Alan Thomson, the former Racing Editor at the Daily Record, puts up five to follow on Saturday at Sandown and Chester. View selections below
ONE of the big betting events of a spectacular sporting weekend is the Haye v Klitschko boneshaker, but racing serves up its own heavyweight championship in the Coral-Eclipse at Sandown. Opinions seem to be equally divided between globetrotting So You Think and home hero Workforce, and I’m in the camp of last year’s Derby/Arc superstar. Sir Michael Stoute may not be banging in regular winners but his horses seems in good enough health and Workforce has been pleasing work-watchers at HQ. So You Think lost his ‘invincible’ tag at Royal Ascot, having committed early in the straight only to be collared by Rewilding, and I wouldn’t be rushing to take odds-on. Workforce is the more appealing wager at around 15-8.
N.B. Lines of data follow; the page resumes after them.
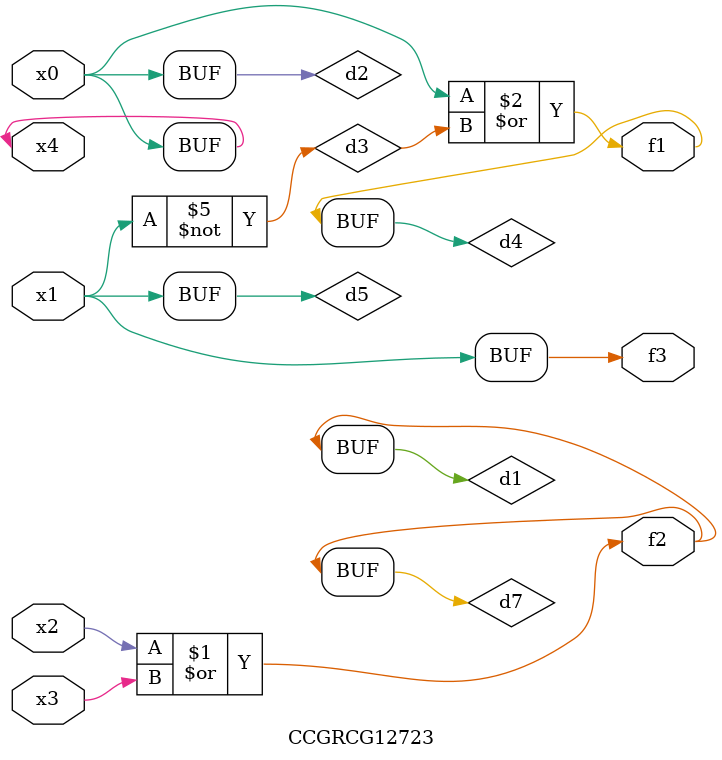
<source format=v>
module CCGRCG12723(
	input x0, x1, x2, x3, x4,
	output f1, f2, f3
);

	wire d1, d2, d3, d4, d5, d6, d7;

	or (d1, x2, x3);
	buf (d2, x0, x4);
	not (d3, x1);
	or (d4, d2, d3);
	not (d5, d3);
	nand (d6, d1, d3);
	or (d7, d1);
	assign f1 = d4;
	assign f2 = d7;
	assign f3 = d5;
endmodule

</source>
TRIPLE ASPECT (2.00) can repeat last year’s success in the Coral Charge. This Group 3 sprint represents a slight drop in class for William Haggas’ five-year-old and he didn’t enjoy the clearest passage behind Delegator at York before chasing home a useful sort in Bated Breath at Windsor. Johnny Murtagh will be producing him late as usual.
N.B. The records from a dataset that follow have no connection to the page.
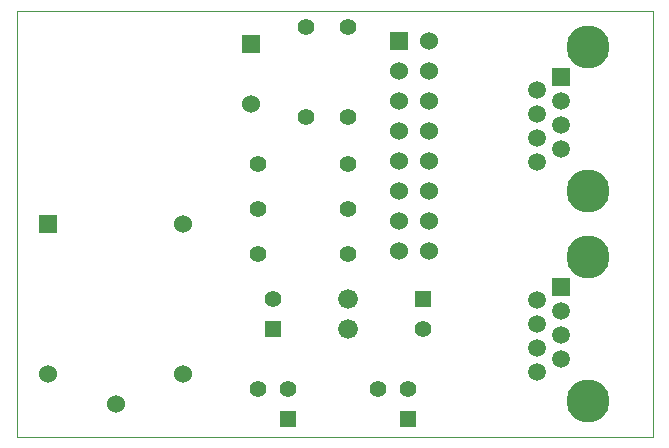
<source format=gbs>
G04 (created by PCBNEW (22-Jun-2014 BZR 4027)-stable) date Cts 25 Nis 2020 13:37:24 +03*
%MOIN*%
G04 Gerber Fmt 3.4, Leading zero omitted, Abs format*
%FSLAX34Y34*%
G01*
G70*
G90*
G04 APERTURE LIST*
%ADD10C,0.00590551*%
%ADD11C,0.00393701*%
%ADD12C,0.1437*%
%ADD13R,0.0591X0.0591*%
%ADD14C,0.0591*%
%ADD15R,0.055X0.055*%
%ADD16C,0.055*%
%ADD17R,0.06X0.06*%
%ADD18C,0.06*%
%ADD19C,0.066*%
G04 APERTURE END LIST*
G54D10*
G54D11*
X6450Y-6400D02*
X6450Y-6450D01*
X27650Y-6400D02*
X27650Y-6450D01*
X6450Y-6400D02*
X27650Y-6400D01*
X6450Y-6500D02*
X6450Y-6450D01*
X6450Y-20600D02*
X6450Y-6500D01*
X27650Y-20600D02*
X6450Y-20600D01*
X27650Y-6450D02*
X27650Y-20600D01*
G54D12*
X25500Y-7600D03*
X25500Y-12400D03*
G54D13*
X24600Y-8600D03*
G54D14*
X23800Y-9050D03*
X24600Y-9400D03*
X23800Y-9850D03*
X24600Y-10200D03*
X23800Y-10650D03*
X24600Y-11000D03*
X23800Y-11450D03*
G54D15*
X19500Y-20000D03*
G54D16*
X19500Y-19000D03*
X18500Y-19000D03*
G54D15*
X15500Y-20000D03*
G54D16*
X15500Y-19000D03*
X14500Y-19000D03*
X17500Y-14500D03*
X14500Y-14500D03*
X17500Y-13000D03*
X14500Y-13000D03*
X16100Y-9950D03*
X16100Y-6950D03*
X17500Y-6950D03*
X17500Y-9950D03*
X17500Y-11500D03*
X14500Y-11500D03*
G54D17*
X19200Y-7400D03*
G54D18*
X20200Y-7400D03*
X19200Y-8400D03*
X20200Y-8400D03*
X19200Y-9400D03*
X20200Y-9400D03*
X19200Y-10400D03*
X20200Y-10400D03*
X19200Y-11400D03*
X20200Y-11400D03*
X19200Y-12400D03*
X20200Y-12400D03*
X19200Y-13400D03*
X20200Y-13400D03*
X19200Y-14400D03*
X20200Y-14400D03*
G54D19*
X17500Y-16000D03*
X17500Y-17000D03*
G54D15*
X15000Y-17000D03*
G54D16*
X15000Y-16000D03*
G54D15*
X20000Y-16000D03*
G54D16*
X20000Y-17000D03*
G54D12*
X25500Y-14600D03*
X25500Y-19400D03*
G54D13*
X24600Y-15600D03*
G54D14*
X23800Y-16050D03*
X24600Y-16400D03*
X23800Y-16850D03*
X24600Y-17200D03*
X23800Y-17650D03*
X24600Y-18000D03*
X23800Y-18450D03*
G54D17*
X14250Y-7500D03*
G54D18*
X14250Y-9500D03*
G54D17*
X7500Y-13500D03*
G54D18*
X7500Y-18500D03*
X9750Y-19500D03*
X12000Y-18500D03*
X12000Y-13500D03*
M02*

</source>
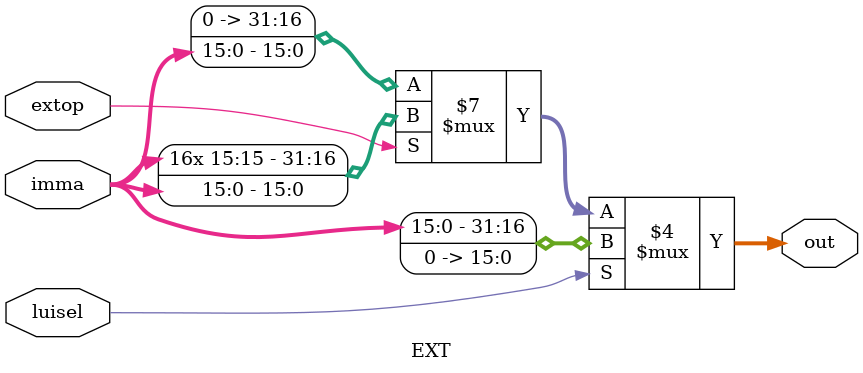
<source format=v>
module EXT(imma,extop, out, luisel);
  input luisel;
  input extop;
  input [15:0]imma;
  output reg[31:0]out;
  always@(luisel or imma or extop)
  begin
    if(~extop)
      out = {{16{1'b0}},imma};
    else
      out = {{16{imma[15]}},imma};
    if(luisel)
      out = {imma,{16{1'b0}}};
  end
endmodule


</source>
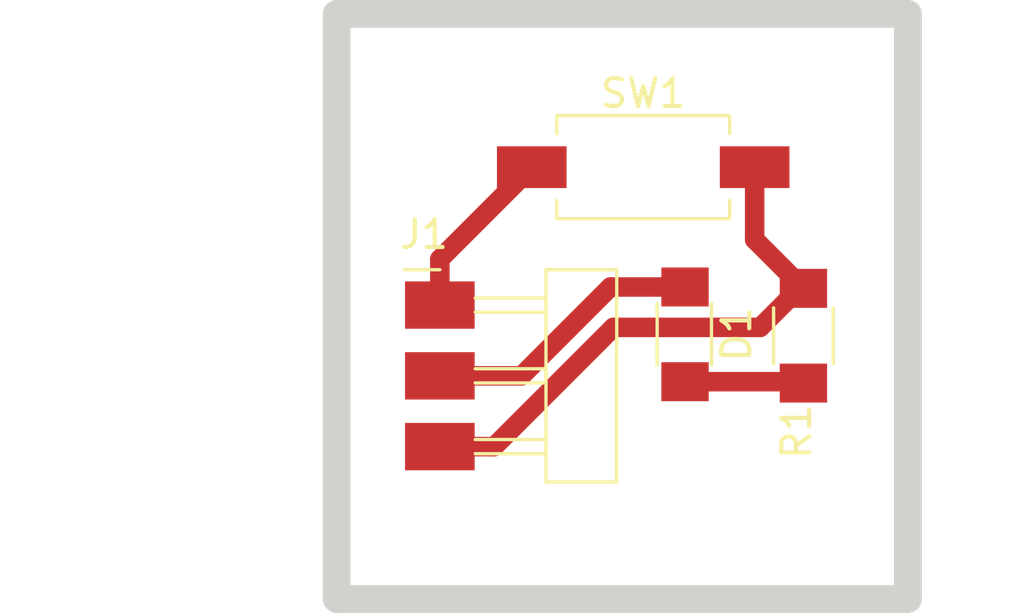
<source format=kicad_pcb>
(kicad_pcb
	(version 20240108)
	(generator "pcbnew")
	(generator_version "8.0")
	(general
		(thickness 1.6)
		(legacy_teardrops no)
	)
	(paper "A4")
	(layers
		(0 "F.Cu" signal)
		(31 "B.Cu" signal)
		(32 "B.Adhes" user "B.Adhesive")
		(33 "F.Adhes" user "F.Adhesive")
		(34 "B.Paste" user)
		(35 "F.Paste" user)
		(36 "B.SilkS" user "B.Silkscreen")
		(37 "F.SilkS" user "F.Silkscreen")
		(38 "B.Mask" user)
		(39 "F.Mask" user)
		(40 "Dwgs.User" user "User.Drawings")
		(41 "Cmts.User" user "User.Comments")
		(42 "Eco1.User" user "User.Eco1")
		(43 "Eco2.User" user "User.Eco2")
		(44 "Edge.Cuts" user)
		(45 "Margin" user)
		(46 "B.CrtYd" user "B.Courtyard")
		(47 "F.CrtYd" user "F.Courtyard")
		(48 "B.Fab" user)
		(49 "F.Fab" user)
		(50 "User.1" user)
		(51 "User.2" user)
		(52 "User.3" user)
		(53 "User.4" user)
		(54 "User.5" user)
		(55 "User.6" user)
		(56 "User.7" user)
		(57 "User.8" user)
		(58 "User.9" user)
	)
	(setup
		(pad_to_mask_clearance 0)
		(allow_soldermask_bridges_in_footprints no)
		(pcbplotparams
			(layerselection 0x00010fc_ffffffff)
			(plot_on_all_layers_selection 0x0000000_00000000)
			(disableapertmacros no)
			(usegerberextensions no)
			(usegerberattributes yes)
			(usegerberadvancedattributes yes)
			(creategerberjobfile yes)
			(dashed_line_dash_ratio 12.000000)
			(dashed_line_gap_ratio 3.000000)
			(svgprecision 4)
			(plotframeref no)
			(viasonmask no)
			(mode 1)
			(useauxorigin no)
			(hpglpennumber 1)
			(hpglpenspeed 20)
			(hpglpendiameter 15.000000)
			(pdf_front_fp_property_popups yes)
			(pdf_back_fp_property_popups yes)
			(dxfpolygonmode yes)
			(dxfimperialunits yes)
			(dxfusepcbnewfont yes)
			(psnegative no)
			(psa4output no)
			(plotreference yes)
			(plotvalue yes)
			(plotfptext yes)
			(plotinvisibletext no)
			(sketchpadsonfab no)
			(subtractmaskfromsilk no)
			(outputformat 1)
			(mirror no)
			(drillshape 1)
			(scaleselection 1)
			(outputdirectory "")
		)
	)
	(net 0 "")
	(net 1 "GND")
	(net 2 "Net-(D1-A)")
	(net 3 "PWR_5V")
	(net 4 "Net-(J1-Pin_3)")
	(footprint "fab:PinHeader_1x03_P2.54mm_Horizontal_SMD" (layer "F.Cu") (at 78.7 52.45))
	(footprint "fab:R_1206" (layer "F.Cu") (at 91.75 53.55 -90))
	(footprint "fab:Button_CnK_PTS636.0_6x3.5mm" (layer "F.Cu") (at 86 47.5))
	(footprint "fab:LED_1206" (layer "F.Cu") (at 87.5 53.5 -90))
	(gr_poly
		(pts
			(xy 76.5 43.5) (xy 94 43.5) (xy 94 61.5) (xy 76.5 61.5)
		)
		(stroke
			(width 0.1)
			(type solid)
		)
		(fill solid)
		(layer "Dwgs.User")
		(uuid "adfaa287-6698-46cf-a070-c88d63e3ab83")
	)
	(gr_line
		(start 75 63)
		(end 95.5 63)
		(stroke
			(width 1)
			(type default)
		)
		(layer "Edge.Cuts")
		(uuid "4d97c759-1210-498a-92b2-33313a7a03b6")
	)
	(gr_line
		(start 95.5 63)
		(end 95.5 42)
		(stroke
			(width 1)
			(type default)
		)
		(layer "Edge.Cuts")
		(uuid "79a0ca39-af20-4b39-891c-c76b278d2666")
	)
	(gr_line
		(start 75 42)
		(end 75 63)
		(stroke
			(width 1)
			(type default)
		)
		(layer "Edge.Cuts")
		(uuid "e7e5d234-a36f-4a48-9c97-8009c546fabe")
	)
	(gr_line
		(start 95.5 42)
		(end 75 42)
		(stroke
			(width 1)
			(type default)
		)
		(layer "Edge.Cuts")
		(uuid "f8000188-b2ab-4a95-abc5-7d5099a91e95")
	)
	(segment
		(start 81.634366 54.99)
		(end 84.824366 51.8)
		(width 0.7)
		(layer "F.Cu")
		(net 1)
		(uuid "3e040c0f-d147-41b1-9336-24b8bf6a6b6a")
	)
	(segment
		(start 78.7 54.99)
		(end 81.634366 54.99)
		(width 0.7)
		(layer "F.Cu")
		(net 1)
		(uuid "cbd4576a-b4f7-454c-a22c-2a1c9020b54e")
	)
	(segment
		(start 84.824366 51.8)
		(end 87.5 51.8)
		(width 0.7)
		(layer "F.Cu")
		(net 1)
		(uuid "ee1c8c01-edcf-4154-a4c8-afa8f0a73c96")
	)
	(segment
		(start 87.5 55.2)
		(end 91.7 55.2)
		(width 0.7)
		(layer "F.Cu")
		(net 2)
		(uuid "15e4cf7c-3521-4f90-b789-7fc38d81ef6c")
	)
	(segment
		(start 91.7 55.2)
		(end 91.75 55.25)
		(width 0.7)
		(layer "F.Cu")
		(net 2)
		(uuid "cee4b7f1-7d0f-4873-9bab-ad151f1bd53f")
	)
	(segment
		(start 78.7 50.8)
		(end 82 47.5)
		(width 0.7)
		(layer "F.Cu")
		(net 3)
		(uuid "7a1261d8-ac43-4bae-9c4a-383510d4e58b")
	)
	(segment
		(start 78.7 52.45)
		(end 78.7 50.8)
		(width 0.7)
		(layer "F.Cu")
		(net 3)
		(uuid "f1146136-18e0-4e85-9550-1a425cf9ec8b")
	)
	(segment
		(start 90 50.1)
		(end 91.75 51.85)
		(width 0.7)
		(layer "F.Cu")
		(net 4)
		(uuid "125352c3-1f1f-4c35-8975-44a1fe593831")
	)
	(segment
		(start 91.6 51.85)
		(end 90.2 53.25)
		(width 0.7)
		(layer "F.Cu")
		(net 4)
		(uuid "1d166759-cbf6-4b6f-b12f-4a855c0b5793")
	)
	(segment
		(start 84.93 53.25)
		(end 80.65 57.53)
		(width 0.7)
		(layer "F.Cu")
		(net 4)
		(uuid "9df73b64-bbe8-4d7a-8a64-d23ced782e9d")
	)
	(segment
		(start 90 47.5)
		(end 90 50.1)
		(width 0.7)
		(layer "F.Cu")
		(net 4)
		(uuid "be49aa35-9b82-447a-a2dd-f3109a271b1e")
	)
	(segment
		(start 91.75 51.85)
		(end 91.6 51.85)
		(width 0.7)
		(layer "F.Cu")
		(net 4)
		(uuid "c02abc84-9874-4ed0-9eb6-847e6d4858c9")
	)
	(segment
		(start 90.2 53.25)
		(end 84.93 53.25)
		(width 0.7)
		(layer "F.Cu")
		(net 4)
		(uuid "c826a670-bb7f-406e-b9ae-15ae896c47cd")
	)
	(segment
		(start 80.65 57.53)
		(end 78.7 57.53)
		(width 0.7)
		(layer "F.Cu")
		(net 4)
		(uuid "e13966ad-d36b-4f91-8957-d589ac1f1893")
	)
)
</source>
FLYING CROSS (3.40) is an interesting sort in the Coral Marathon. John Gosden won’t run the four-year-old if it is too firm, but Sandown are unlikely to stint on the watering on such a valuable day’s racing. Flying Cross finished third in last year’s Irish St Leger when in the O’Brien camp and this Listed event is a logical starting off point on his first run for Gosden.
The Bet365 Old Newton Cup at Haydock is one of the big betting middle-distance handicaps of the summer with 17 runners declared. Barry Hills’ SHARAAYEEN (3.25) got bogged down in the Royal Ascot mud but his earlier run when beaten on the nod by useful Times Up on quick ground must put him in the mix from a good draw in stall three.
SEELO (2.15) is worth an interest in the opening Bet365 Handicap. The top weight was most impressive at Pontefract, scoring by seven lengths on fast ground, so his subsequent effort at Kempton, when playing second fiddle to Ivan Vasilevich, has to be marked down as disappointing. Returned to turf here, Gosden’s three-year-old could well bounce back.
BUSSA (5.30) is another who resented soft ground when trailing home at Chester. However, he showed his liking for a sound surface when edging out Cunning Act at Salisbury and the runner-up came out to pip Mark Johnston’s rapidly-improving Stagecoach Danman at Goodwood.